=== Section Start ===

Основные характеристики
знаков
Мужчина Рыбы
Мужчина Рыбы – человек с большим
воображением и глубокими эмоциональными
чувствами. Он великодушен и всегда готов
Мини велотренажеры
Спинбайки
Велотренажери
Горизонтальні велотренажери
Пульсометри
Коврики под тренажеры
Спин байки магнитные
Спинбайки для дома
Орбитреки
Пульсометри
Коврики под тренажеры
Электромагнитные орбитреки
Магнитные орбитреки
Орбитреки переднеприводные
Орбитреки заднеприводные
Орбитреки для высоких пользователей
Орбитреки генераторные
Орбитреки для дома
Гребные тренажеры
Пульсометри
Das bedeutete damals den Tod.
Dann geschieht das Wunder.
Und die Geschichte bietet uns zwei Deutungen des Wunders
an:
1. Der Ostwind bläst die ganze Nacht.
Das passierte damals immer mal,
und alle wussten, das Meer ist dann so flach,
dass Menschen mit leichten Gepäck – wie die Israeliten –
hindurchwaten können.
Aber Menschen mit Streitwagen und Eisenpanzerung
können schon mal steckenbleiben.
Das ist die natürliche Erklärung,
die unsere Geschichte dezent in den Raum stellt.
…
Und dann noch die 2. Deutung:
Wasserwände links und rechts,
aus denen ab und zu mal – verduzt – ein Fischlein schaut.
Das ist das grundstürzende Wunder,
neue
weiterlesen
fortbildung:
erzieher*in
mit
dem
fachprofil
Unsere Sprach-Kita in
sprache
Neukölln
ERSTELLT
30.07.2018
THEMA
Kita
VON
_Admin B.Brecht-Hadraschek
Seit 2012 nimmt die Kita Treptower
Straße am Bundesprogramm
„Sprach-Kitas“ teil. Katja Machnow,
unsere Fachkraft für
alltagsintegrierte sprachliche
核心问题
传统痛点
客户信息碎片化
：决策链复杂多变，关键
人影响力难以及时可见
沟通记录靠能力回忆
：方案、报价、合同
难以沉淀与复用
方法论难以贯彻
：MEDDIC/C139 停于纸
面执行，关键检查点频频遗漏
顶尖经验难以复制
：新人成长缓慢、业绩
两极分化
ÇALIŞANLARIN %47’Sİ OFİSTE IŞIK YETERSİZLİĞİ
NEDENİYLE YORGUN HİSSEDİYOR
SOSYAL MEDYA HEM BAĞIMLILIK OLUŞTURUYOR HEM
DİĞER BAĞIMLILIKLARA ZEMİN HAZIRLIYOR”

=== Section End ===
=== Section Start ===

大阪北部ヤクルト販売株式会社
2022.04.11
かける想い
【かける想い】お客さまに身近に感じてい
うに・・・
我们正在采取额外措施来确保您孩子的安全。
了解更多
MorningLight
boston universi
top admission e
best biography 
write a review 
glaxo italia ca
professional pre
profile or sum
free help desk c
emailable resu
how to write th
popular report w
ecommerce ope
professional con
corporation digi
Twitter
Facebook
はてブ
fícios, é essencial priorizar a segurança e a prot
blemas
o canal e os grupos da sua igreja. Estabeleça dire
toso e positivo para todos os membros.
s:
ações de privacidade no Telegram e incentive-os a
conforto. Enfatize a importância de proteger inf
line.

=== Section End ===
=== Section Start ===

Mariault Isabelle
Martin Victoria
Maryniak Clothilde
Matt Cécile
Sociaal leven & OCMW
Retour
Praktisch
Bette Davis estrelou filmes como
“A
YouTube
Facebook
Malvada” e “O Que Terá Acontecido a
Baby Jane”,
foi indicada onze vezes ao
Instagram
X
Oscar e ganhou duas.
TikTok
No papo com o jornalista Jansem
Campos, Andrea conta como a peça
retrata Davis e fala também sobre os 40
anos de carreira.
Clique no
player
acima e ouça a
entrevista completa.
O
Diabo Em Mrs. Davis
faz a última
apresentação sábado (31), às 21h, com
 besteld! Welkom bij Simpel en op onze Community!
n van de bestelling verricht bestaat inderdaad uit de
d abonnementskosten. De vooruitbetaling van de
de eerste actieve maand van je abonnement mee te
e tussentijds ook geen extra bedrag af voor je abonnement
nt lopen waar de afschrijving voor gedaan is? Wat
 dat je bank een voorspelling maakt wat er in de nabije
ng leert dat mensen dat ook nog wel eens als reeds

=== Section End ===

▶ _Exercise aim_
Could you restate word for word the lines above, from the one that contains "Основные характеристики" through the one that contains "DİĞER BAĞIMLILIKLARA ZEMİN", and no others?

▶ _Worked solution_
Основные характеристики
знаков
Мужчина Рыбы
Мужчина Рыбы – человек с большим
воображением и глубокими эмоциональными
чувствами. Он великодушен и всегда готов
Мини велотренажеры
Спинбайки
Велотренажери
Горизонтальні велотренажери
Пульсометри
Коврики под тренажеры
Спин байки магнитные
Спинбайки для дома
Орбитреки
Пульсометри
Коврики под тренажеры
Электромагнитные орбитреки
Магнитные орбитреки
Орбитреки переднеприводные
Орбитреки заднеприводные
Орбитреки для высоких пользователей
Орбитреки генераторные
Орбитреки для дома
Гребные тренажеры
Пульсометри
Das bedeutete damals den Tod.
Dann geschieht das Wunder.
Und die Geschichte bietet uns zwei Deutungen des Wunders
an:
1. Der Ostwind bläst die ganze Nacht.
Das passierte damals immer mal,
und alle wussten, das Meer ist dann so flach,
dass Menschen mit leichten Gepäck – wie die Israeliten –
hindurchwaten können.
Aber Menschen mit Streitwagen und Eisenpanzerung
können schon mal steckenbleiben.
Das ist die natürliche Erklärung,
die unsere Geschichte dezent in den Raum stellt.
…
Und dann noch die 2. Deutung:
Wasserwände links und rechts,
aus denen ab und zu mal – verduzt – ein Fischlein schaut.
Das ist das grundstürzende Wunder,
neue
weiterlesen
fortbildung:
erzieher*in
mit
dem
fachprofil
Unsere Sprach-Kita in
sprache
Neukölln
ERSTELLT
30.07.2018
THEMA
Kita
VON
_Admin B.Brecht-Hadraschek
Seit 2012 nimmt die Kita Treptower
Straße am Bundesprogramm
„Sprach-Kitas“ teil. Katja Machnow,
unsere Fachkraft für
alltagsintegrierte sprachliche
核心问题
传统痛点
客户信息碎片化
：决策链复杂多变，关键
人影响力难以及时可见
沟通记录靠能力回忆
：方案、报价、合同
难以沉淀与复用
方法论难以贯彻
：MEDDIC/C139 停于纸
面执行，关键检查点频频遗漏
顶尖经验难以复制
：新人成长缓慢、业绩
两极分化
ÇALIŞANLARIN %47’Sİ OFİSTE IŞIK YETERSİZLİĞİ
NEDENİYLE YORGUN HİSSEDİYOR
SOSYAL MEDYA HEM BAĞIMLILIK OLUŞTURUYOR HEM
DİĞER BAĞIMLILIKLARA ZEMİN HAZIRLIYOR”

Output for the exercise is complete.